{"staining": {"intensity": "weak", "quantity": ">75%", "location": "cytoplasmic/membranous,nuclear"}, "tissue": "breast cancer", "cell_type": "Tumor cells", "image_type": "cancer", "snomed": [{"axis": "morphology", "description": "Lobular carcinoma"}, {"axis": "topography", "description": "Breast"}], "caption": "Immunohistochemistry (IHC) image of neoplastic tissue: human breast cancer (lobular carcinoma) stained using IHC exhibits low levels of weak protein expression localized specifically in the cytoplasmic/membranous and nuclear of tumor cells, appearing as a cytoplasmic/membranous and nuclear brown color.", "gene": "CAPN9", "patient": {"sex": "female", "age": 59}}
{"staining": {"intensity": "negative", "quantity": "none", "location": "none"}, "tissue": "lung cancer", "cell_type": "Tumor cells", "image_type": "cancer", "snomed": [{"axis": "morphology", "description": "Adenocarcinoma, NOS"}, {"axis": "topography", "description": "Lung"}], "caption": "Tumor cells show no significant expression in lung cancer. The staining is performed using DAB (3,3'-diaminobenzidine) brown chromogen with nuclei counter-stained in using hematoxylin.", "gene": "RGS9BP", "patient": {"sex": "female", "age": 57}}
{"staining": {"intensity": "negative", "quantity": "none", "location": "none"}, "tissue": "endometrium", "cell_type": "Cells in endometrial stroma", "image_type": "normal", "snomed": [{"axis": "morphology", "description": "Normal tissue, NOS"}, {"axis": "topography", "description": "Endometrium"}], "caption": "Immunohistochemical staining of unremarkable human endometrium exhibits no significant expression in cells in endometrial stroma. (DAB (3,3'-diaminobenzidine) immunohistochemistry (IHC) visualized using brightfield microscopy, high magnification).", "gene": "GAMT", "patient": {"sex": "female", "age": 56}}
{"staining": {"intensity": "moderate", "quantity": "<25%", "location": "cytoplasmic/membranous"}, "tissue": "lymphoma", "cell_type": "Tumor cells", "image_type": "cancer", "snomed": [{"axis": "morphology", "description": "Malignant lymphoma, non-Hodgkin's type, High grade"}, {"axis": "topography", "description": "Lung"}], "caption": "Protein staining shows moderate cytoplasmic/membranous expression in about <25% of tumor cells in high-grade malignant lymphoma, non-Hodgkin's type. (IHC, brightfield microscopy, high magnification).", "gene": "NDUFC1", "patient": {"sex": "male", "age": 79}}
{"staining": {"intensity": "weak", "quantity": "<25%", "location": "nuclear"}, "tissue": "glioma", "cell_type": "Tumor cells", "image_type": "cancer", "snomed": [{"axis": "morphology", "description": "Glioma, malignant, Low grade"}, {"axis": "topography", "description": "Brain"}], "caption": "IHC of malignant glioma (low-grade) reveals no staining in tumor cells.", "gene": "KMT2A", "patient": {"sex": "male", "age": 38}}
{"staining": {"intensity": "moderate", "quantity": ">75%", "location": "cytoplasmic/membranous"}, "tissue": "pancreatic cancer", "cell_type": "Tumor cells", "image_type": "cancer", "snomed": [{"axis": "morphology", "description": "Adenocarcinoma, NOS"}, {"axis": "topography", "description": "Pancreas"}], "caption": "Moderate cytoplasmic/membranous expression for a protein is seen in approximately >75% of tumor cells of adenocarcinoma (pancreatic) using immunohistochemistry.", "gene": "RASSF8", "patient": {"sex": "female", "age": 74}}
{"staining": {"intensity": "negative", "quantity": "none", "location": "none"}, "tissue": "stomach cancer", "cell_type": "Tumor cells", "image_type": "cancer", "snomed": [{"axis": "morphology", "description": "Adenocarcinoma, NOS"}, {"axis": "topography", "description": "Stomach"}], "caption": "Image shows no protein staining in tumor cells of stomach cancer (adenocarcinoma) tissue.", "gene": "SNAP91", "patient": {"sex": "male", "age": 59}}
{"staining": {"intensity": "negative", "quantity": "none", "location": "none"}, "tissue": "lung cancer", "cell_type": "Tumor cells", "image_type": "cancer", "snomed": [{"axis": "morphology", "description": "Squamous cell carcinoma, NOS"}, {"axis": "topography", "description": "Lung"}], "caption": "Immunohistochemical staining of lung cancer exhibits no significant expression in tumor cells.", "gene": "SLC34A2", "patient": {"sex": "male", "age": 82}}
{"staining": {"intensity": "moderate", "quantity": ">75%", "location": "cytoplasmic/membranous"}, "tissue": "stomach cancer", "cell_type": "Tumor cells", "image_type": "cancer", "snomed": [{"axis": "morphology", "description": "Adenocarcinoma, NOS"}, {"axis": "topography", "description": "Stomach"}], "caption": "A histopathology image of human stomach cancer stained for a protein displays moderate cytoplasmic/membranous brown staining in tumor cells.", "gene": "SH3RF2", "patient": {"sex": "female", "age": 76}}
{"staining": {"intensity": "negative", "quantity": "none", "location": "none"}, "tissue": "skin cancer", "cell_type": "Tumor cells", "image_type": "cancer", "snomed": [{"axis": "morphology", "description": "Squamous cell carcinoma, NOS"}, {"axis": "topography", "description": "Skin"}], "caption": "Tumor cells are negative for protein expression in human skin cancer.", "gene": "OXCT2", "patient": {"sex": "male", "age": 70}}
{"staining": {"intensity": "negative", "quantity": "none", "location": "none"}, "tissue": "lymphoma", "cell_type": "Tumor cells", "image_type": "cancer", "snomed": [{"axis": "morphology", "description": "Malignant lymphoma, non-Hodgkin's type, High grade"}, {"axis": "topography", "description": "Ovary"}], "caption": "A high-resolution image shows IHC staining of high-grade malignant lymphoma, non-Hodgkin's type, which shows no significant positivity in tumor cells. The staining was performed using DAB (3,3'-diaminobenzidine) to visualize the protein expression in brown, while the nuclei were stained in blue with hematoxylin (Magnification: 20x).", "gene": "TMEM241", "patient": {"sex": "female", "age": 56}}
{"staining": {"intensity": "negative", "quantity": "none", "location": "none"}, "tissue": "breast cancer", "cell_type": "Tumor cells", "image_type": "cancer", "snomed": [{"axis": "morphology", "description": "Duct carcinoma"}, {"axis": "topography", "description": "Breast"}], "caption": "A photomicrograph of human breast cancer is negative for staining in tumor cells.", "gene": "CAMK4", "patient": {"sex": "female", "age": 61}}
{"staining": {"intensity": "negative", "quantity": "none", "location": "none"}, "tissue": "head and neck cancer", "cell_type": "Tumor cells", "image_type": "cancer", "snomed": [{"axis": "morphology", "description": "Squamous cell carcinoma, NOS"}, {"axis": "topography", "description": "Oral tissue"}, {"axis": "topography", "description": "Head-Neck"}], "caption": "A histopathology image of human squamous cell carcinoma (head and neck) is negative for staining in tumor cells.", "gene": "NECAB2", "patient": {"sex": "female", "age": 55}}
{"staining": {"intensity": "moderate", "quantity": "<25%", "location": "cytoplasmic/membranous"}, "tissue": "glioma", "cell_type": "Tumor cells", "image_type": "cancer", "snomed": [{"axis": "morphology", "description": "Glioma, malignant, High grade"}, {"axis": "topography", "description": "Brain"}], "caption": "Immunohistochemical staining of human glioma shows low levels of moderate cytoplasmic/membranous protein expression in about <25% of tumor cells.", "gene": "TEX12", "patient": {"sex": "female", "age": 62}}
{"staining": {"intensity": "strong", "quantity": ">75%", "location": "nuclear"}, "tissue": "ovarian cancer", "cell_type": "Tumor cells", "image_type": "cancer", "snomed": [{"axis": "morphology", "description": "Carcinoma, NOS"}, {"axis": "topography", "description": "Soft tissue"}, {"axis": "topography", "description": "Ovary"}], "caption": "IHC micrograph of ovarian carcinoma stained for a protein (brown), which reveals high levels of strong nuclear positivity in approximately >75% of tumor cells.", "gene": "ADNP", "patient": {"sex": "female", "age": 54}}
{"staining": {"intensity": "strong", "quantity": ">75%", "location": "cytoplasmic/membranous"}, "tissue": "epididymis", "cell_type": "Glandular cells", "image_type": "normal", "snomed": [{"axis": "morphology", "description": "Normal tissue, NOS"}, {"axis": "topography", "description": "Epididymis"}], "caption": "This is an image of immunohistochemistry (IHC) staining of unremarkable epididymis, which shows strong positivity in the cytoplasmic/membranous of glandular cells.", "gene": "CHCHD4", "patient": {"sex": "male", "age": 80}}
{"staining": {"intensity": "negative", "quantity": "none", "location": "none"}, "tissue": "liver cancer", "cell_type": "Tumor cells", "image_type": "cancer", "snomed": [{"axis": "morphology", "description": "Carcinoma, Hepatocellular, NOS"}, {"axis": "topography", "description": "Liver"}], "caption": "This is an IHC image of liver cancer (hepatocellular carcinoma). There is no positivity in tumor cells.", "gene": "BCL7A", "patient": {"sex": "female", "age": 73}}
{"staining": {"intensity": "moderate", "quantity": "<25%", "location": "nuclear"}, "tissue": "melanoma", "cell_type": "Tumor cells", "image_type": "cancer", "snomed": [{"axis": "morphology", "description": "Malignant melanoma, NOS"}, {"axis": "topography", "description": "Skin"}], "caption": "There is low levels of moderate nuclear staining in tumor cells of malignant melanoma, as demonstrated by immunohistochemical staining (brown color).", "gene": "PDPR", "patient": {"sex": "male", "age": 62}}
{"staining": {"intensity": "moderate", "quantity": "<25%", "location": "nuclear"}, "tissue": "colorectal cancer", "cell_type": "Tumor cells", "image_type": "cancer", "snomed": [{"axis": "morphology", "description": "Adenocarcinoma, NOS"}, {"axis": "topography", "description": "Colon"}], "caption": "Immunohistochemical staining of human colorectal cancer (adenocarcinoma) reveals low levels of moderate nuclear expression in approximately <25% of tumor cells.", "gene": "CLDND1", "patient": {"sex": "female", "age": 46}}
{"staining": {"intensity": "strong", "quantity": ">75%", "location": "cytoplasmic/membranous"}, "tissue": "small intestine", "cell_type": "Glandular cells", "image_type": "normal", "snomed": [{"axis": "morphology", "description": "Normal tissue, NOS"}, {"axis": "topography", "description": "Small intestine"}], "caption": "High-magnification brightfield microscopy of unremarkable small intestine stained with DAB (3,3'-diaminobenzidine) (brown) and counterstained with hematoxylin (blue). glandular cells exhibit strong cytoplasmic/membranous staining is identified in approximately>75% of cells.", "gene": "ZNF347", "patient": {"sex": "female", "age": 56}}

━━━━━━━━━━━━━━━━━━━━━━━━━━━━━━

▸ Work to complete
Of the lines in the data, report each one containing the string "stomach".

▸ Finished task
{"staining": {"intensity": "negative", "quantity": "none", "location": "none"}, "tissue": "stomach cancer", "cell_type": "Tumor cells", "image_type": "cancer", "snomed": [{"axis": "morphology", "description": "Adenocarcinoma, NOS"}, {"axis": "topography", "description": "Stomach"}], "caption": "Image shows no protein staining in tumor cells of stomach cancer (adenocarcinoma) tissue.", "gene": "SNAP91", "patient": {"sex": "male", "age": 59}}
{"staining": {"intensity": "moderate", "quantity": ">75%", "location": "cytoplasmic/membranous"}, "tissue": "stomach cancer", "cell_type": "Tumor cells", "image_type": "cancer", "snomed": [{"axis": "morphology", "description": "Adenocarcinoma, NOS"}, {"axis": "topography", "description": "Stomach"}], "caption": "A histopathology image of human stomach cancer stained for a protein displays moderate cytoplasmic/membranous brown staining in tumor cells.", "gene": "SH3RF2", "patient": {"sex": "female", "age": 76}}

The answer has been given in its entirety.